In reply, plaintiff contends that the arguments raised by defendants are incorrect. He asserts that his injuries were caused by a violation of Labor Law § 240 (1), when the sidewalk bridge collapsed, and he was struck by a falling metal beam. Further, plaintiff argues that the falling beam from a height above where he was working presented a distinct elevation-related hazard that required the securing of the beam. Finally, he notes that S.I. Victory's argument that the winds were an unforeseen intervening factor is belied by the testimony of their own witness, Mr. Andrei Tsiarletski, who testified to the fact that April is typically pretty windy and that when scaffold work is to be performed, the weather is checked frequently. Specifically, he testified that the day before the accident he had discussed the severe weather conditions with all owners and managers on the jobsite (NYSCEF Doc No. 120, Tsiarletski tr at p. 38, lines 10-26; p. 39, lines 2-17). However, plaintiff points out that Rock, the entity that hired his employer, was not on the jobsite the day before the accident occurred when the severe weather was discussed.

In reply to plaintiff's opposition to its cross motion, S.I. Victory notes that plaintiff does not dispute that he was not injured as a result of working on and falling off of a collapsing sidewalk bridge. S.I. Victory argues that plaintiff has failed to establish that he was injured as a result of an object falling from a physically significant elevation differential. S.I. Victory argues that the cases cited by plaintiff in support of this claim are distinguishable from the facts herein, noting that in each of the cited cases there was either a physically significant height differential or there was evidence that the weight of the object generated a significant amount of force. Here, S.I. Victory notes that plaintiff has failed to provide testimony on the weight of the beam that allegedly fell on him, and thus the court cannot speculate as to the force of the falling object to determine whether the height differential is significant enough to establish a violation of Labor Law § 240 (1).

Discussion

Labor Law § 240 (1)

Labor Law § 240 (1), states, in relevant part, that:

All contractors and owners and their agents, except owners of one and two-family dwellings who contract for but do not direct or control the work, in the erection, demolition, repairing, altering, painting, cleaning or pointing of a building or structure shall furnish or erect, or cause to be furnished or
erected for the performance of such labor, scaffolding, hoists, stays, ladders, slings, hangers, blocks, pulleys, braces, irons, ropes, and other devices which shall be so constructed, placed and operated as to give proper protection to a person so employed . . .

The purpose of Labor Law § 240 (1) is to protect workers "from the pronounced risks arising from construction work site elevation differentials" (Runner v New York Stock Exch., Inc., 13 N.Y.3d 599, 603 [2009]; see also Rocovich v Consolidated Edison Co., 78 N.Y.2d 509, 514 [1991]; Ross v Curtis-Palmer Hydro-Elec. Co., 81 N.Y.2d 494, 501 [1993]). Consequently, Labor Law § 240 (1) applies to accidents and injuries that directly flow from the application of the force of gravity to an object or to the injured worker performing a protected task (see Gasques v State of New York, 15 N.Y.3d 869 [2010]; Vislocky v City of New York, 62 A.D.3d 785, 786 [2d Dept 2009], lv dismissed 13 N.Y.3d 857 [2009]). The statute is designed to protect against "'such specific gravity-related accidents as falling from a height or being struck by a falling object that was improperly hoisted or inadequately secured'" (Ross v DD 11th Ave., LLC, 109 A.D.3d 604, 604-605 [2d Dept 2013], quoting Ross, 81 N.Y.2d at 501).

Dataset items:
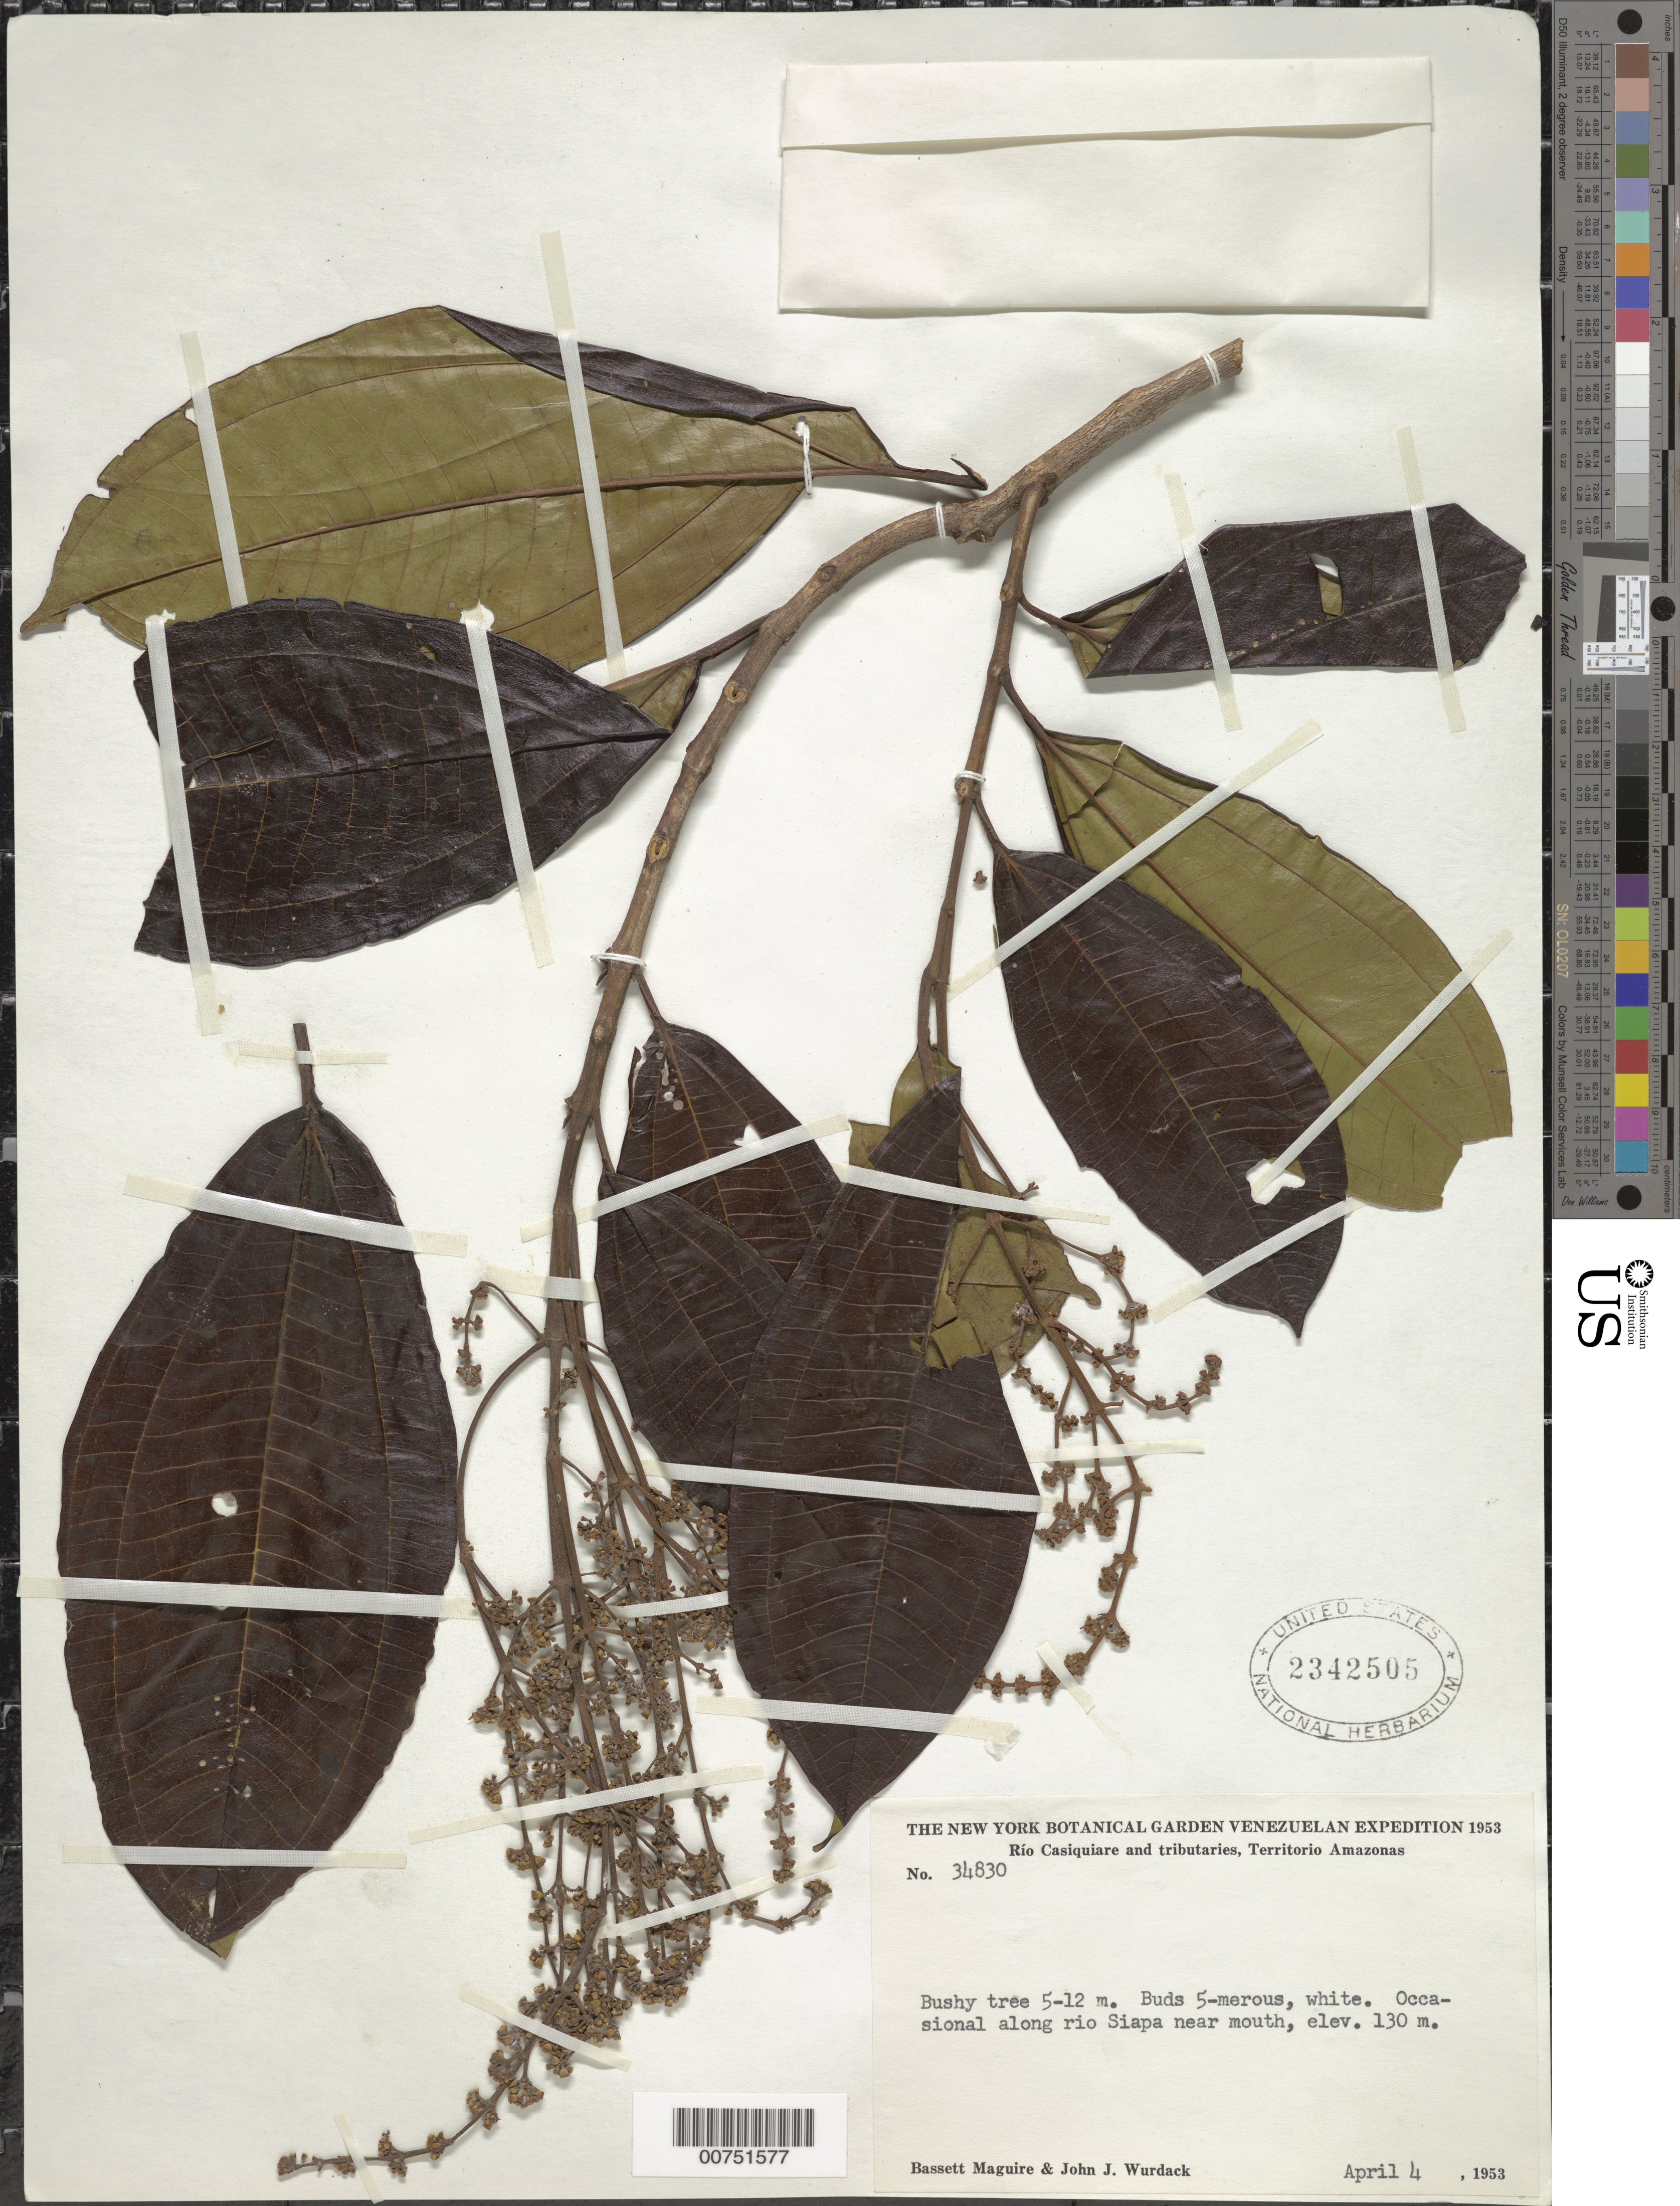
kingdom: Plantae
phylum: Tracheophyta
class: Magnoliopsida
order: Myrtales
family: Melastomataceae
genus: Miconia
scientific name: Miconia sp.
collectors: B. Maguire & J. J. Wurdack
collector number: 34830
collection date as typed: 4-Apr-53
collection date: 1953-04-04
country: Venezuela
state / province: Amazonas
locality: Río Siapa, Río Casiquiare, near mouth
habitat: Along river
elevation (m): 130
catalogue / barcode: US 2342505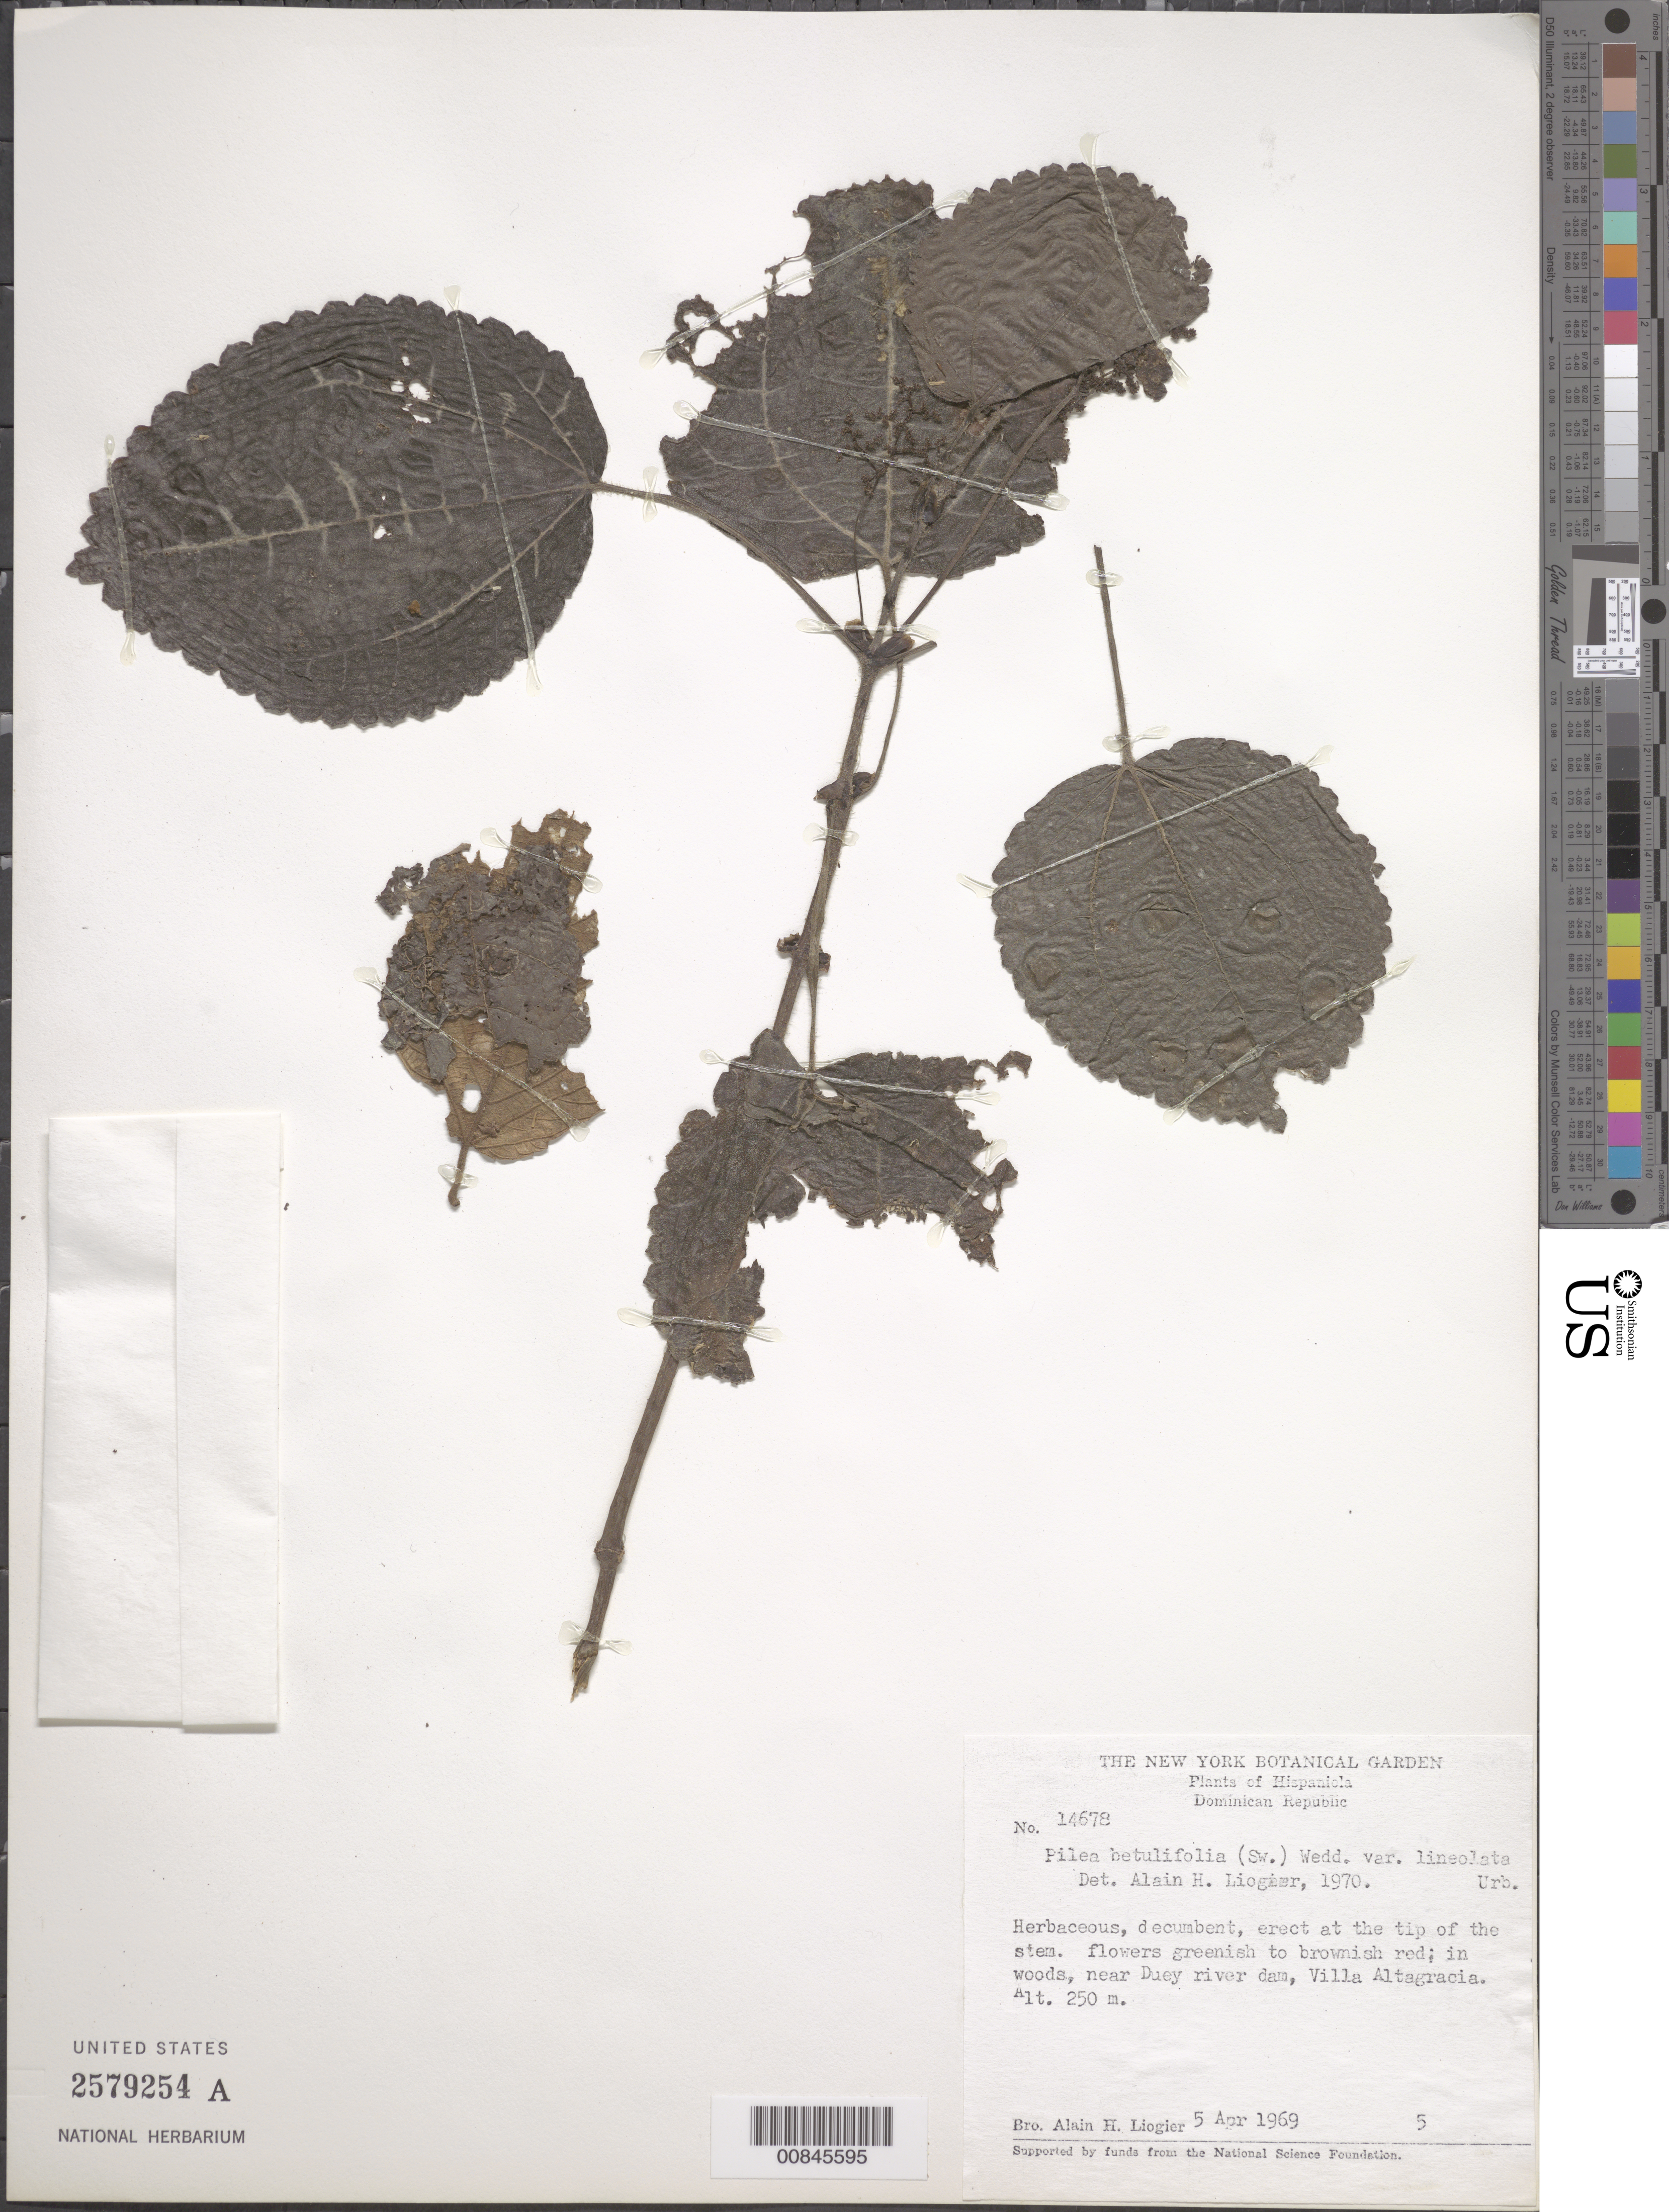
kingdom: Plantae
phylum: Tracheophyta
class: Magnoliopsida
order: Rosales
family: Urticaceae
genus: Pilea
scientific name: Pilea betulifolia var. lineolata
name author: Urb.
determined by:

Written task 1:
Repeat word for word the part of the court opinion excerpt that opens with the words containing "All contractors and" and closes with "employed . . .".
Written task 2:
In the court opinion excerpt, what struck the plaintiff when the sidewalk bridge collapsed?
These items stand apart from the court opinion excerpt.

Exercise solution 1:
All contractors and owners and their agents, except owners of one and two-family dwellings who contract for but do not direct or control the work, in the erection, demolition, repairing, altering, painting, cleaning or pointing of a building or structure shall furnish or erect, or cause to be furnished or
erected for the performance of such labor, scaffolding, hoists, stays, ladders, slings, hangers, blocks, pulleys, braces, irons, ropes, and other devices which shall be so constructed, placed and operated as to give proper protection to a person so employed . . .

Exercise solution 2:
A falling metal beam.